Ohrenschmerzen: Heilt oft von selbst

Ein klassisches Beispiel einer Krankheit, bei der ehemals viel zu häufig Antibiotika verschrieben wurden, ist die Mittelohrentzündung. "Auch die Otitis media ist zumeist viral bedingt. Sie heilt in 80 Prozent der Fälle binnen zwei Tagen von selbst ab", sagte Strenger. Schmerz- und Fiebersenkende Mittel sind hier zumeist die bessere Hilfe.

Gut zwei Drittel der Lungenentzündungen bei Kindern werden ebenfalls durch Viren verursacht, was auch in diesen Fällen Antibiotika nicht wirken lässt.

Stellt sich heraus, dass eine Erkrankung, für die ein Antibiotikum verschrieben wurde, doch eine virale Ursache hat, sollte das Antibiotikum sofort abgesetzt werden.

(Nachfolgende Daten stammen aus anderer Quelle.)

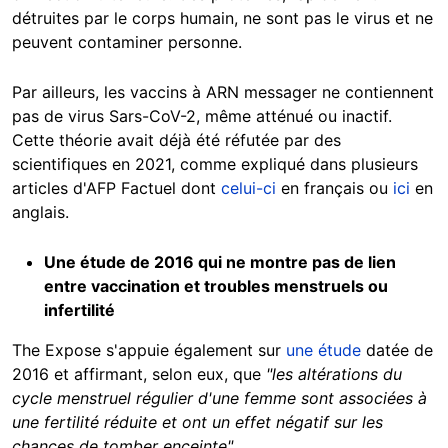
détruites par le corps humain, ne sont pas le virus et ne
peuvent contaminer personne.
Par ailleurs, les vaccins à ARN messager ne contiennent
pas de virus Sars-CoV-2, même atténué ou inactif.
Cette théorie avait déjà été réfutée par des
scientifiques en 2021, comme expliqué dans plusieurs
articles d'AFP Factuel dont
celui-ci
en français ou
ici
en
anglais.
Une étude de 2016 qui ne montre pas de lien
entre vaccination et troubles menstruels ou
infertilité
The Expose s'appuie également sur
une étude
datée de
2016 et affirmant, selon eux, que
"les altérations du
cycle menstruel régulier d'une femme sont associées à
une fertilité réduite et ont un effet négatif sur les
chances de tomber enceinte".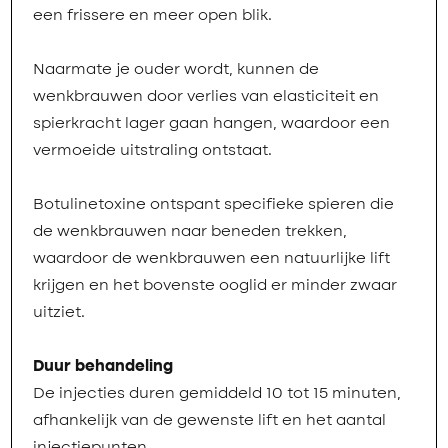
een frissere en meer open blik.
Naarmate je ouder wordt, kunnen de
wenkbrauwen door verlies van elasticiteit en
spierkracht lager gaan hangen, waardoor een
vermoeide uitstraling ontstaat.
Botulinetoxine ontspant specifieke spieren die
de wenkbrauwen naar beneden trekken,
waardoor de wenkbrauwen een natuurlijke lift
krijgen en het bovenste ooglid er minder zwaar
uitziet.
Duur behandeling
De injecties duren gemiddeld 10 tot 15 minuten,
afhankelijk van de gewenste lift en het aantal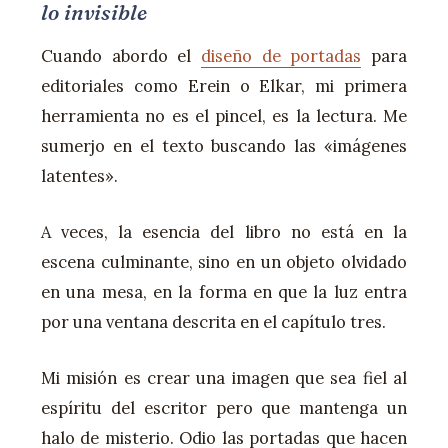
lo invisible
Cuando abordo el
diseño de portadas
para
editoriales como Erein o Elkar, mi primera
herramienta no es el pincel, es la lectura. Me
sumerjo en el texto buscando las «imágenes
latentes».
A veces, la esencia del libro no está en la
escena culminante, sino en un objeto olvidado
en una mesa, en la forma en que la luz entra
por una ventana descrita en el capítulo tres.
Mi misión es crear una imagen que sea fiel al
espíritu del escritor pero que mantenga un
halo de misterio. Odio las portadas que hacen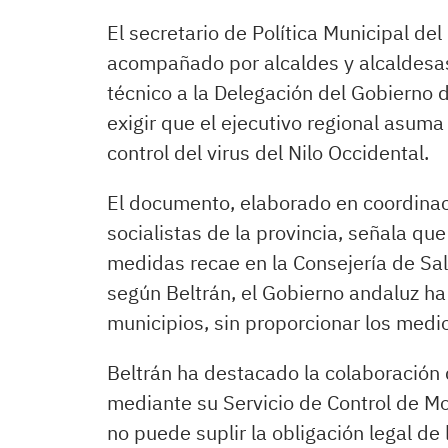
El secretario de Política Municipal de
acompañado por alcaldes y alcaldesas
técnico a la Delegación del Gobierno 
exigir que el ejecutivo regional asum
control del virus del Nilo Occidental.
El documento, elaborado en coordinac
socialistas de la provincia, señala que
medidas recae en la Consejería de Sa
según Beltrán, el Gobierno andaluz ha
municipios, sin proporcionar los medio
Beltrán ha destacado la colaboración 
mediante su Servicio de Control de Mo
no puede suplir la obligación legal de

Der Grundsatz "Ein Antibiotikum immer zu Ende nehmen" gelte hier jedenfalls nicht - dieser Satz bezieht sich auch nur auf die verschriebene Dosis und nicht auf die Packungsgröße eines Medikaments. "Das Antibiotikum solange einnehmen, wie es der Arzt verordnet hat - und nicht, bis die Packung oder das Fläschchen leer ist", sagt Strenger.

Das Mikrobiom leidet

Werden Antibiotika zu häufig und gegen die falschen Erkrankungen verschrieben, führt das nicht nur dazu, dass Resistenzen entstehen. "Antibiotika beeinflussen auch das kindliche Mikrobiom", sagt Strenger und weißt auf die Bedeutung unserer winziger Mitbewohner im ganzen Körper hin.

Das Mikrobiom steht in Zusammenhang mit Auto-Immunerkrankungen wie der Schuppenflechte (Psoriasis), chronischen Darmerkrankungen, aber auch Übergewicht und psychische Erkrankungen können durch ein "krankes" Mikrobiom beeinflusst werden.